Failure to follow these guidelines may result in disqualification from bounty rewards.
Program Rules
- Use your HackerOne email alias for account creation and testing.
- Add the X-HackerOne-Research header to all requests.
- Avoid using multiple IP addresses during testing.
- Refrain from public disclosure without 23andMe's written consent (even post-fix).
- Only test accounts you own or have explicit permission to interact with.
- Stop testing immediately if you encounter sensitive data and report it to us.
- Provide detailed, reproducible reports. Lack of detail may disqualify the submission.
- Submit one vulnerability per report unless chaining vulnerabilities to demonstrate impact.
- Social engineering (e.g., phishing) is prohibited.
- Avoid privacy violations, data destruction, or service disruption.
- Valid submissions must demonstrate a tangible security risk.
- Program terms may change at anytime. Participating means you agree to be bound by the new terms.
- For submissions involving Leaked Credentials:
* Do NOT attempt to validate.
* Attempting to sign in, change data, or test MFA with leaked credentials is forbidden.
* Submit evidence only.
* Attach the data dump.
* Add the exact link or source of the leak. (Required)
* No further testing—just share the data. For transparency, end‑user credentials alone are usually out of scope unless a program-responsible leak source can be identified.
Focus Areas
Submissions addressing the following vulnerabilities are highly valued:
- Sensitive Data Exposure
- Remote Code Execution (RCE)
- Authentication Bypass
- Broken Access Control
- SQL Injection (or equivalent)
- Server-Side Request Forgery (SSRF)
- Malicious File Uploads
- XML External Entities (XXE)
- Cross-Site Scripting (XSS)
- Exfiltration of AWS credentials
- Misconfigured cloud infrastructure leading to data leakage
Out-of-Scope Vulnerabilities
The following are not eligible for bounty rewards:
- CustomerCare Portal
- Vulnerabilities caused by past or present data breaches.

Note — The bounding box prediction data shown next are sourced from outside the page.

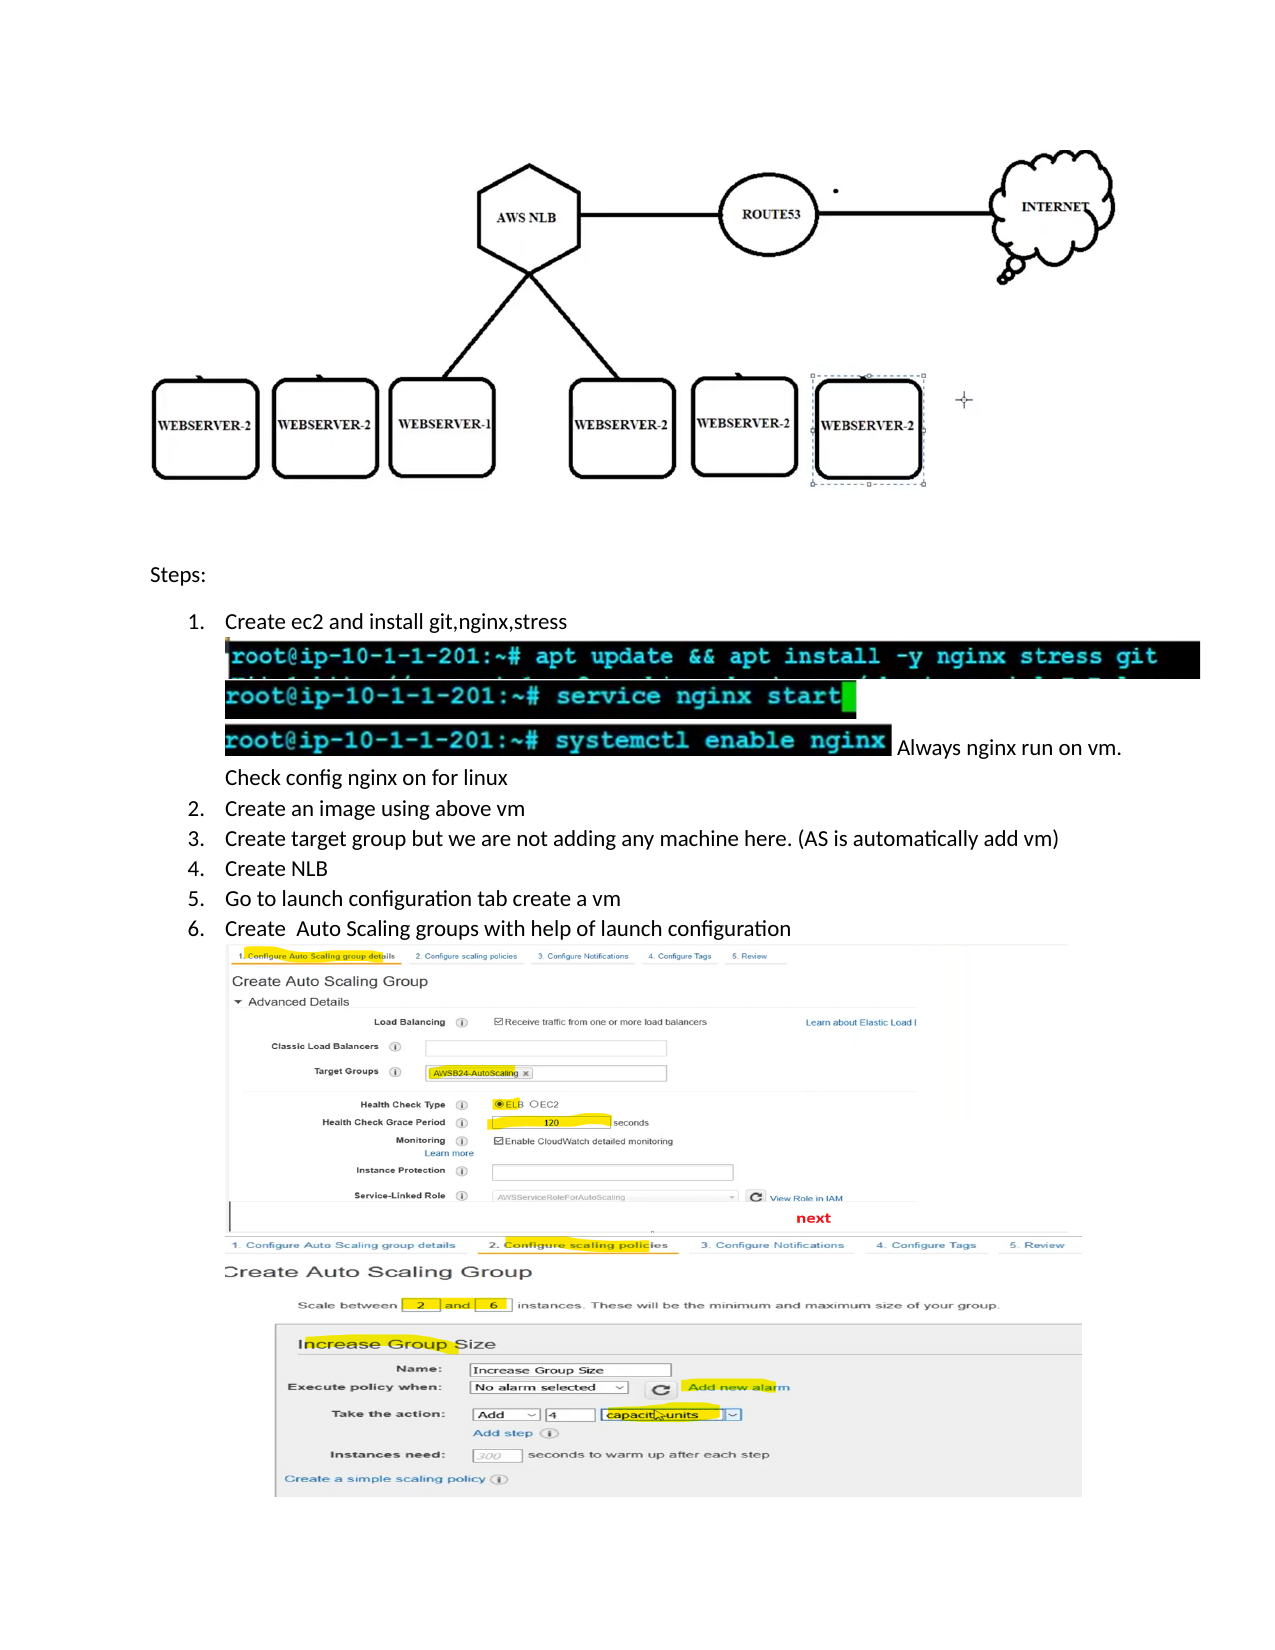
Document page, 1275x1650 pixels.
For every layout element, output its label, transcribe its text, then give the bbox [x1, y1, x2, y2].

picture [150, 150, 1125, 495]
picture [225, 1234, 1082, 1497]
list Go to launch configuration tab create a vm [187, 884, 1125, 912]
list Create target group but we are not adding any machine here. (AS is automatically add vm) [187, 824, 1125, 852]
picture [225, 721, 892, 756]
list Create Auto Scaling groups with help of launch configuration [187, 914, 1125, 942]
picture [225, 680, 857, 719]
picture [225, 637, 1200, 679]
list Create NLB [187, 854, 1125, 882]
list Always nginx run on vm. [225, 721, 1125, 761]
list Create an image using above vm [187, 794, 1125, 822]
list Check config nginx on for linux [225, 763, 1125, 791]
list Create ec2 and install git,nginx,stress [187, 607, 1125, 635]
text Steps: [150, 560, 1125, 588]
picture [225, 944, 1069, 1233]
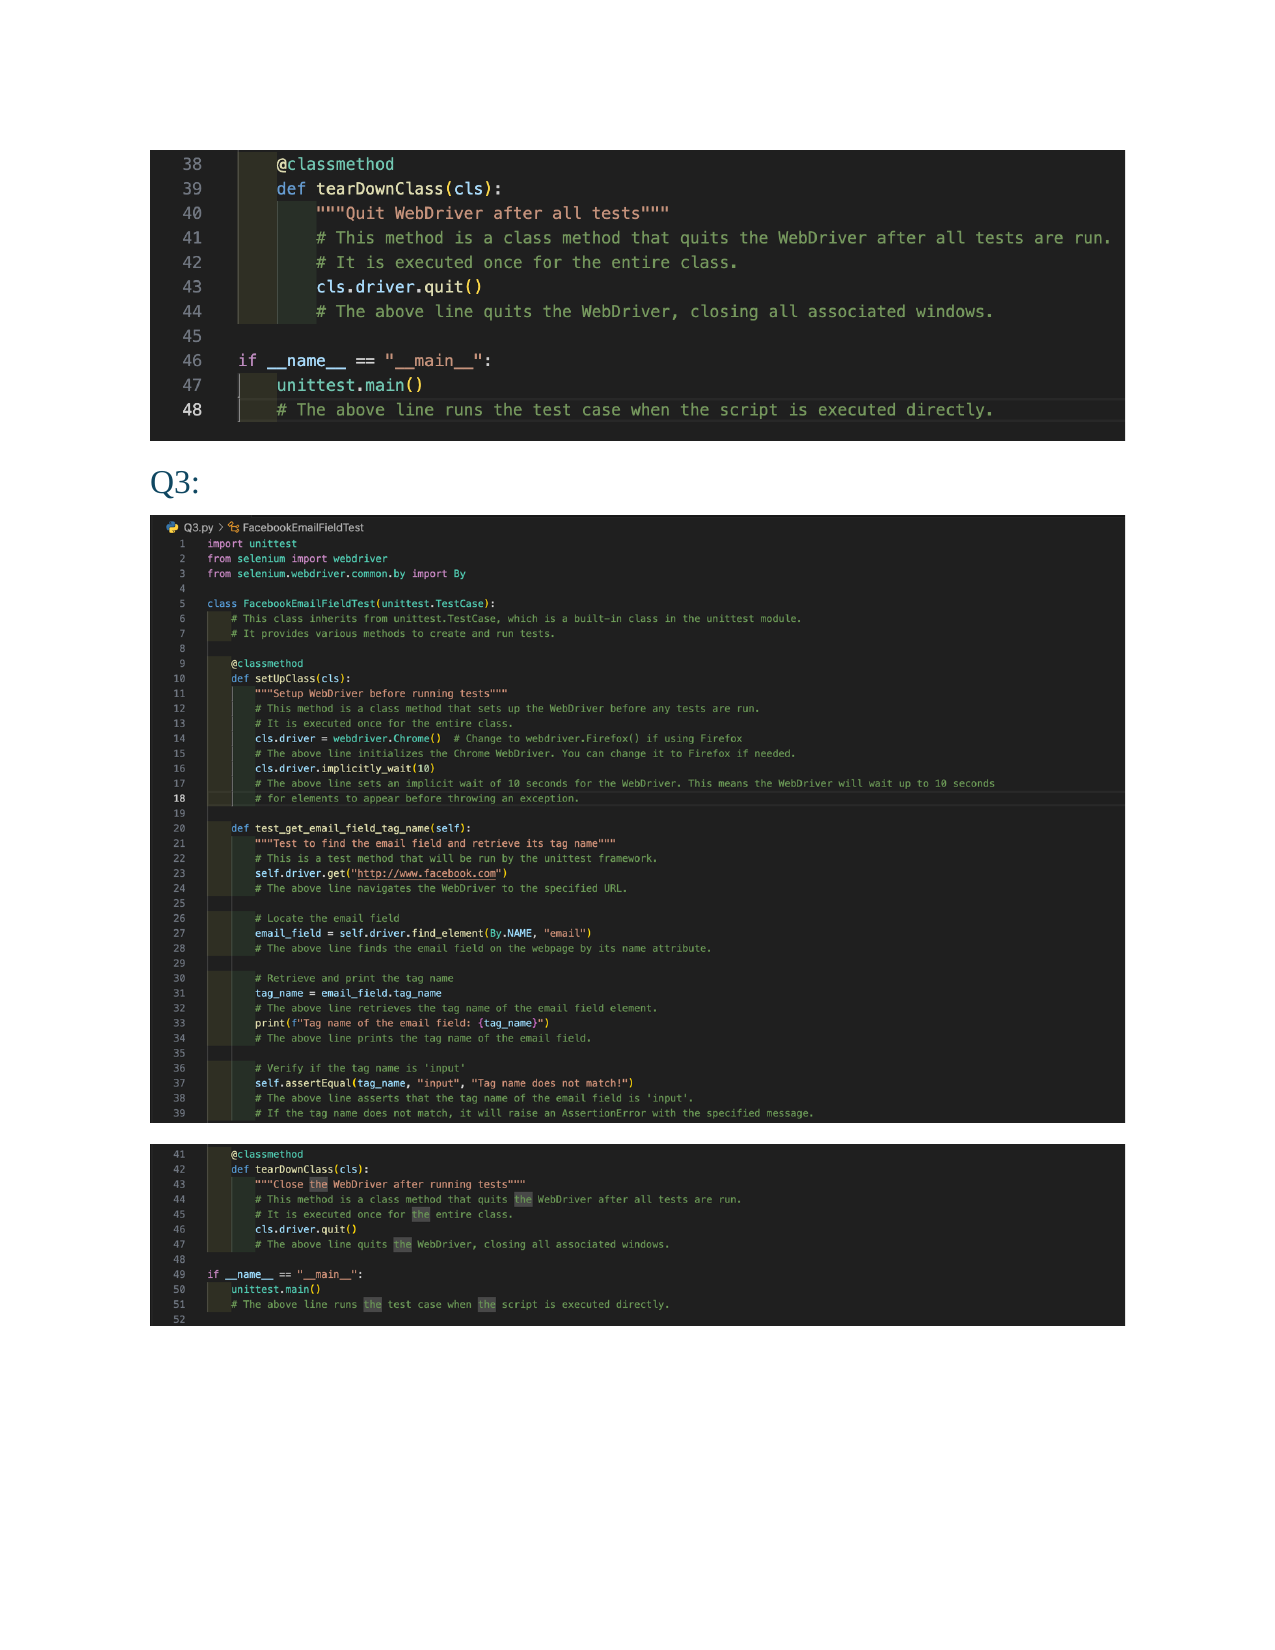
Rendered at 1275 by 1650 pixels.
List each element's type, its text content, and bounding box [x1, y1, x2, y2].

subtitle Q3: [150, 463, 1125, 501]
picture [150, 1144, 1125, 1326]
picture [150, 515, 1125, 1123]
picture [150, 150, 1125, 441]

- Low-impact issues (e.g., missing headers, outdated libraries, clickjacking).
- Attacks requiring unlikely user interaction or physical access.

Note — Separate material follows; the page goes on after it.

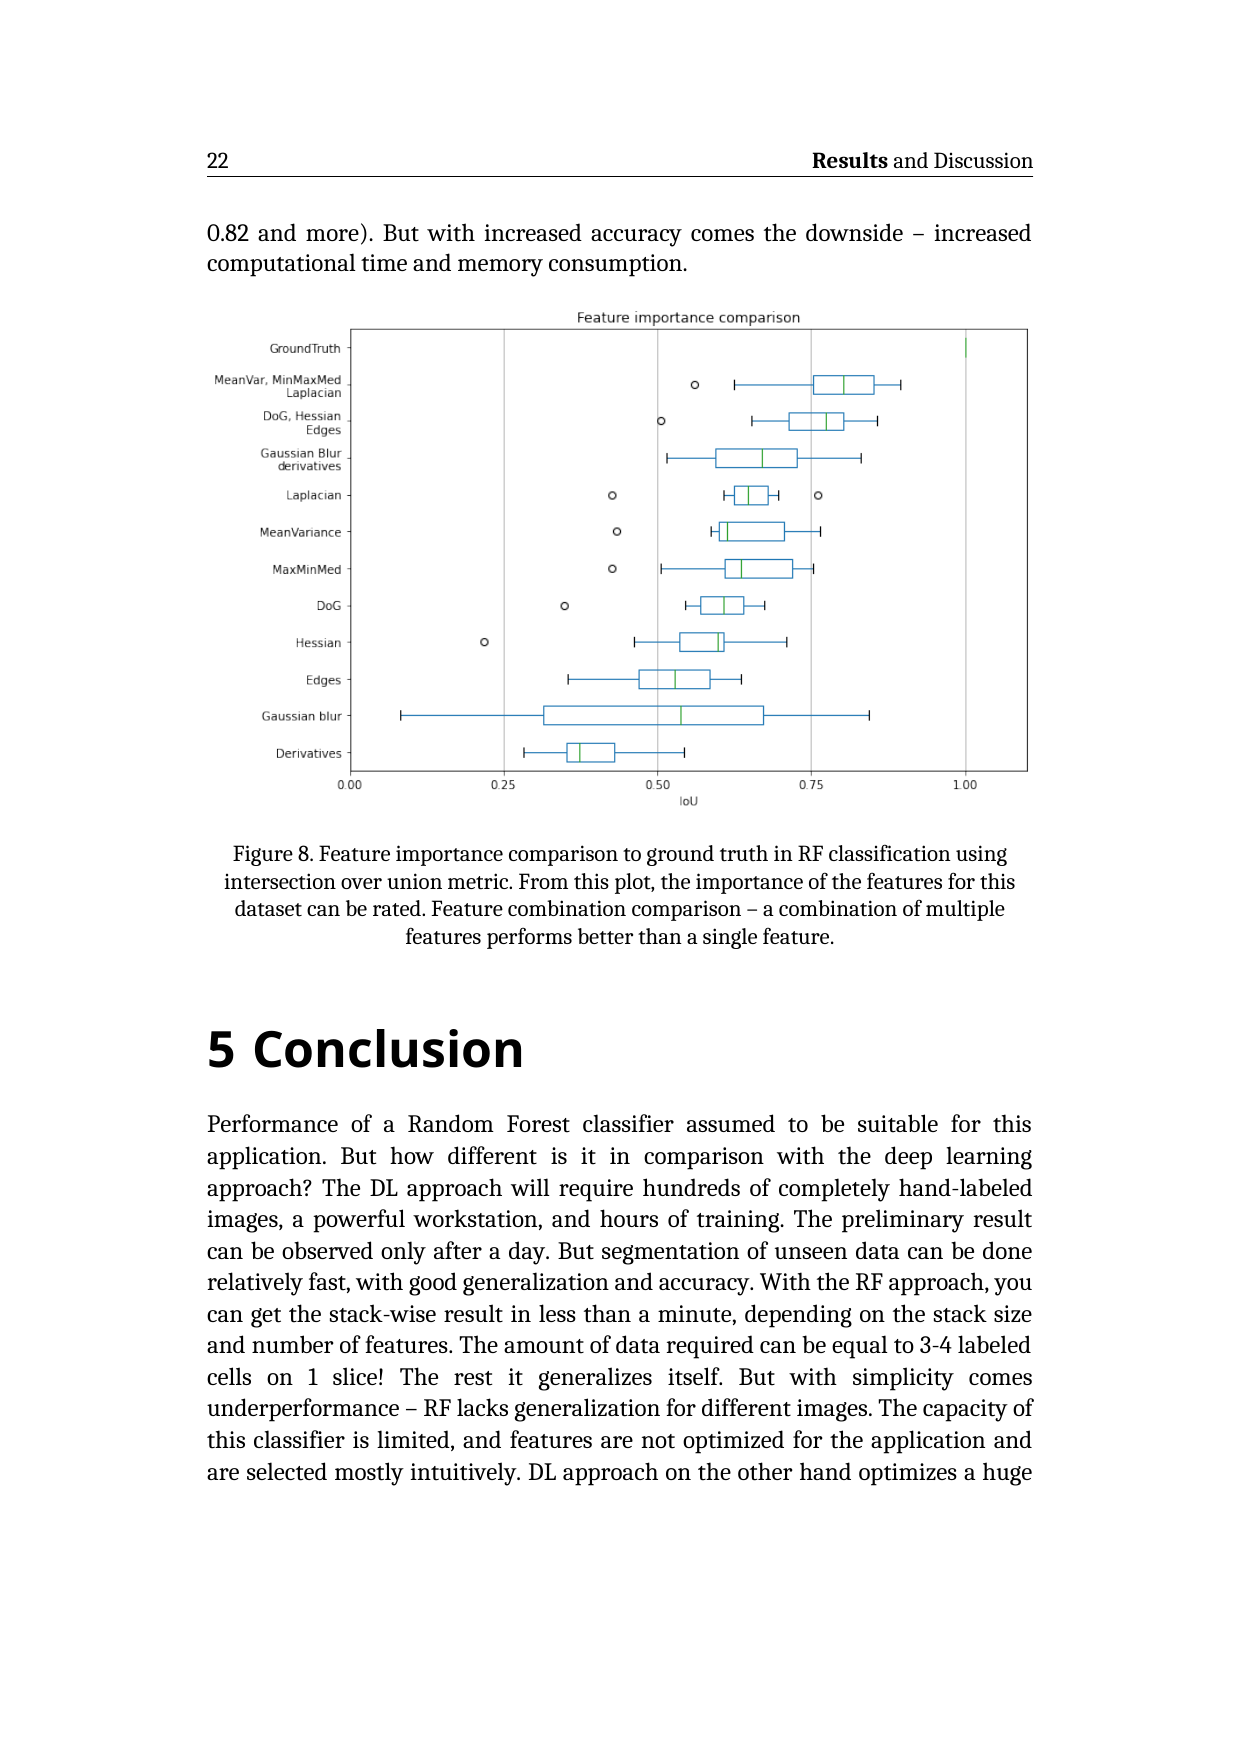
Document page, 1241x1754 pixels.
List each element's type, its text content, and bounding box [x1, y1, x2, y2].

- DoS attacks or brute-force attacks.
- Rate limiting on non-authentication endpoints.
- Not all submissions involving third-party vendors will be eligible for a reward or considered in scope, but we can review them on a case-by-case basis.
* (e.g. Chatbot AI Agent powered by Ada, Zendesk, Braintree etc..).
* (e.g. Google Maps API keys)
Disclosure Policy
Follow HackerOne's disclosure guidelines. Unauthorized public disclosure may result in disqualification from the program.
Happy Hunting!
We appreciate your contributions and look forward to collaborating with you to keep 23andMe secure.